Haddad disse que os compromissos firmados em campanha estão sendo cumpridos – tais como o reajuste abaixo da inflação, o Bilhete Único Mensal e os corredores e faixas exclusivas de ônibus. Ele disse que no início das manifestações “deixou as portas abertas para o diálogo, que foi recusado por parte dos manifestantes”. O prefeito ignorou, porém, o pedido de audiência protocolado pelo MPL na última terça-feira (11) para discutir o cancelamento do reajuste. Por sua vez, Alckmin disse pelo Twitter que depredação, violência e obstrução e vias públicas não são aceitáveis. "O governo de São Paulo não vai tolerar vandalismo. O direito à livre manifestação é um princípio basilar da democracia. Assim como o direito de ir e vir e a preservação do patrimônio público."

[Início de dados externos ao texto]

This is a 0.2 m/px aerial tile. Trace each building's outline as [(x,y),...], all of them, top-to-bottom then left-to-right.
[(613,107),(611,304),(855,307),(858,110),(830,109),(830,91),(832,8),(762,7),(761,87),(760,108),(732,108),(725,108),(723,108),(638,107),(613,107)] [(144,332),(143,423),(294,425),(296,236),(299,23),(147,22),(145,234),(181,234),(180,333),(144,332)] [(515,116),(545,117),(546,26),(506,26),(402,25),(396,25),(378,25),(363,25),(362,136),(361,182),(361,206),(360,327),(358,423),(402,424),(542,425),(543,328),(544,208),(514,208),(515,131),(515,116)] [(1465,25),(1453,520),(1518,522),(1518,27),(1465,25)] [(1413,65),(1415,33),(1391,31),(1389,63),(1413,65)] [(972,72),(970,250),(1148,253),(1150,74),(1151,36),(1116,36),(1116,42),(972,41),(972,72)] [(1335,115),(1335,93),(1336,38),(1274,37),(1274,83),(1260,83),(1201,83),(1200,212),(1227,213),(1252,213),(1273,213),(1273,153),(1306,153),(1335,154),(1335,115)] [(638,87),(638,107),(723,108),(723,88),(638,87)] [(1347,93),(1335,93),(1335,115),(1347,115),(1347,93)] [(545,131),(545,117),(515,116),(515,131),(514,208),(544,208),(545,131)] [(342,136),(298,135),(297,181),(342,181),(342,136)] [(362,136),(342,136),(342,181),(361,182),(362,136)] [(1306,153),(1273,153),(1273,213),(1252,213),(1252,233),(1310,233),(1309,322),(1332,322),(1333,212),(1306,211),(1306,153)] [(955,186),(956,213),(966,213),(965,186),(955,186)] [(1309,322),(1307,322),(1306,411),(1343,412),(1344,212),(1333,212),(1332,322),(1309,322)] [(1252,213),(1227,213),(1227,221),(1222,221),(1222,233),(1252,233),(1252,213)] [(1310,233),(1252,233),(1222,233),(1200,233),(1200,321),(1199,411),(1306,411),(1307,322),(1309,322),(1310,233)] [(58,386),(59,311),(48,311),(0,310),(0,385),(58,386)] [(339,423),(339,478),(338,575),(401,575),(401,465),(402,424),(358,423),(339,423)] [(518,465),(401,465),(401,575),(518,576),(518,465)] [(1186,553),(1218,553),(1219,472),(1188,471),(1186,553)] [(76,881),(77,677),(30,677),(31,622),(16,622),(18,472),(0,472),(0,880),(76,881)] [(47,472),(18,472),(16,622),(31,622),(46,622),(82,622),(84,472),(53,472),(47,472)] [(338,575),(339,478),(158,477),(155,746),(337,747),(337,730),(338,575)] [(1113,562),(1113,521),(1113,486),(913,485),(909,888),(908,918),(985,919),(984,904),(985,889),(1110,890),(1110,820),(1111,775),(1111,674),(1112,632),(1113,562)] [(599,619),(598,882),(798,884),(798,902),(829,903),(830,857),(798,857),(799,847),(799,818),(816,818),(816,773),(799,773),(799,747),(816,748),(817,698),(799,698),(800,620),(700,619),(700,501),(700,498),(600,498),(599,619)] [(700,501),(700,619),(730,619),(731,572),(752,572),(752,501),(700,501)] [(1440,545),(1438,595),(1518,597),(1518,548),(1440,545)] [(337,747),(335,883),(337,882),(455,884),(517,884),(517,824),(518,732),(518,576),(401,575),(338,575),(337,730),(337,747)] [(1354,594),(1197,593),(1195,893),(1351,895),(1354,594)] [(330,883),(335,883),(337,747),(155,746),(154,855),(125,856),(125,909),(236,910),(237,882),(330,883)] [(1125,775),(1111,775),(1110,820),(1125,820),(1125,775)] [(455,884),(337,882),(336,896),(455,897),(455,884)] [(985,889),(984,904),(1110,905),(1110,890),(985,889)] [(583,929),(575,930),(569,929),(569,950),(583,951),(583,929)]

Outro que tentou desvirtuar a natureza da manifestação foi o ministro da Justiça, José Eduardo Cardozo, que pediu à Polícia Federal que acompanhasse os protestos desta quinta-feira em São Paulo, que considera violentos. “Eu pedi para a Polícia Federal acompanhar. Eventuais crimes e atos ilícitos que ocorram, em princípio, são da órbita da polícia estadual para apurar, para investigar. O governo federal está à disposição do governo paulista e de qualquer outro estado em que isso aconteça para apoiar naquilo que for solicitado”, disse. “É lamentável que ainda restem pessoas que não consigam perceber que em um Estado de Direito é legítimo que as pessoas expressem sua opinião, mas não é legítimo que pratiquem atos de violência, atos de vandalismo.”

O ativista político Plinio de Arruda Sampaio, quarto colocado na disputa presidencial de 2010 pelo Psol, esteve presente na manifestação desta quinta-feira. E declarou todo seu apoio ao movimento. "Isso é uma beleza, uma coisa excelente, sinal de politização. Se isso acontecesse mais vezes o país seria outro, totalmente diferente, mais justo e mais correto”, disse o ex-deputado, de 82 anos. “Queria até fazer um apelo ao governador para ele segurar essa polícia dele. Não tem por que reprimir. O vandalismo é de um pequeno grupo que não tem legitimidade. O grosso dos manifestantes está protestando pacificamente, a manifestação é um direito cidadão."

Agressões

No início da noite, a repórter Giuliana Vallone, da TV Folha, foi atingida no olho por uma bala de borracha disparada por policiais militares das Rondas Ostensivas Tobias de Aguiar (Rota), tropa de elite da PM paulista. A repórter Gisele Brito, da RBA, que cobria a repressão policial na Avenida Paulista, também foi agredida por cassetetes na nuca, no braço e no rosto. O repórter Fábio Braga, outro profissional da Folha, foi atingido no rosto por disparos de bala de borracha no centro da cidade. Repórteres de O Estado de São Paulo foram agredidos pela Rota. Assim como os manifestantes, uma série de profissionais da imprensa sofreu nas mãos da truculência da polícia.

Por volta das 21h30, o vereador Ricardo Young (PPS) esteve no 78º DP para acompanhar a situação dos manifestantes detidos. O parlamentar contou aos jornalistas que estavam aglomerados do lado de fora da delegacia que os jovens estavam muito assustados, mas que a polícia os mantêm sob custódia apenas para fazer averiguações. "Só oito ou nove levavam material danoso na mochila", disse. "O processo de prisão foi bastante violento. Houve abuso no uso de gás lacrimogêneo, muitos manifestantes foram acuados e agredidos. Está claro que estavam na manifestação pela manifestação, não para praticar atos de violência.”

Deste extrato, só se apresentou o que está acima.